Recorded data:
******

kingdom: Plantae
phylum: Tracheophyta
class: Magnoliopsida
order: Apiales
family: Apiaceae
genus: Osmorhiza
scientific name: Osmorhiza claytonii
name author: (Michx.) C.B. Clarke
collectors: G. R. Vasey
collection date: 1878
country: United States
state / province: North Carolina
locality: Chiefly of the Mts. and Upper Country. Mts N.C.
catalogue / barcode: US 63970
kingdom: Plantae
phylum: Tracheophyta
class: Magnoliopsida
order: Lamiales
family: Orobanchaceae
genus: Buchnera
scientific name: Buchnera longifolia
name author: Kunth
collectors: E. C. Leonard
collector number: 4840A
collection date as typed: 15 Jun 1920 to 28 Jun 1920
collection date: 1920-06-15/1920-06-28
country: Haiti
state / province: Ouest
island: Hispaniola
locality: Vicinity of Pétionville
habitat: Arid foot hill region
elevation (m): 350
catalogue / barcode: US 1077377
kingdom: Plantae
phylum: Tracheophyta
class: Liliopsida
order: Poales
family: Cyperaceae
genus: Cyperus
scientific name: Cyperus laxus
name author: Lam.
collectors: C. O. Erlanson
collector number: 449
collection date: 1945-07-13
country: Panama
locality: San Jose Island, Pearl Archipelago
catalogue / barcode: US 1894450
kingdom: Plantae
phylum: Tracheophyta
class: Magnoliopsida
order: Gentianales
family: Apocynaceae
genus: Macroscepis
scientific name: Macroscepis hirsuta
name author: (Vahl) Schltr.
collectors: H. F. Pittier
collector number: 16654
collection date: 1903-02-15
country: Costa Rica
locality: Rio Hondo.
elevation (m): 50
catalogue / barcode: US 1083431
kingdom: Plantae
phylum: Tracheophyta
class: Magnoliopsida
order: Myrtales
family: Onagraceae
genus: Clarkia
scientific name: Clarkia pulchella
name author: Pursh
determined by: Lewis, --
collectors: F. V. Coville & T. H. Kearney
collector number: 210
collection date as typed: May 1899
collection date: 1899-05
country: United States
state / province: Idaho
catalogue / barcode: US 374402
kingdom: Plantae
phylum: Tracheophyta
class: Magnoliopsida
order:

******

Your goal:
Edit the records above so that each "collectors" becomes "collected by", and leave every other line and word unchanged.

Completed exercise:
kingdom: Plantae
phylum: Tracheophyta
class: Magnoliopsida
order: Apiales
family: Apiaceae
genus: Osmorhiza
scientific name: Osmorhiza claytonii
name author: (Michx.) C.B. Clarke
collected by: G. R. Vasey
collection date: 1878
country: United States
state / province: North Carolina
locality: Chiefly of the Mts. and Upper Country. Mts N.C.
catalogue / barcode: US 63970
kingdom: Plantae
phylum: Tracheophyta
class: Magnoliopsida
order: Lamiales
family: Orobanchaceae
genus: Buchnera
scientific name: Buchnera longifolia
name author: Kunth
collected by: E. C. Leonard
collector number: 4840A
collection date as typed: 15 Jun 1920 to 28 Jun 1920
collection date: 1920-06-15/1920-06-28
country: Haiti
state / province: Ouest
island: Hispaniola
locality: Vicinity of Pétionville
habitat: Arid foot hill region
elevation (m): 350
catalogue / barcode: US 1077377
kingdom: Plantae
phylum: Tracheophyta
class: Liliopsida
order: Poales
family: Cyperaceae
genus: Cyperus
scientific name: Cyperus laxus
name author: Lam.
collected by: C. O. Erlanson
collector number: 449
collection date: 1945-07-13
country: Panama
locality: San Jose Island, Pearl Archipelago
catalogue / barcode: US 1894450
kingdom: Plantae
phylum: Tracheophyta
class: Magnoliopsida
order: Gentianales
family: Apocynaceae
genus: Macroscepis
scientific name: Macroscepis hirsuta
name author: (Vahl) Schltr.
collected by: H. F. Pittier
collector number: 16654
collection date: 1903-02-15
country: Costa Rica
locality: Rio Hondo.
elevation (m): 50
catalogue / barcode: US 1083431
kingdom: Plantae
phylum: Tracheophyta
class: Magnoliopsida
order: Myrtales
family: Onagraceae
genus: Clarkia
scientific name: Clarkia pulchella
name author: Pursh
determined by: Lewis, --
collected by: F. V. Coville & T. H. Kearney
collector number: 210
collection date as typed: May 1899
collection date: 1899-05
country: United States
state / province: Idaho
catalogue / barcode: US 374402
kingdom: Plantae
phylum: Tracheophyta
class: Magnoliopsida
order:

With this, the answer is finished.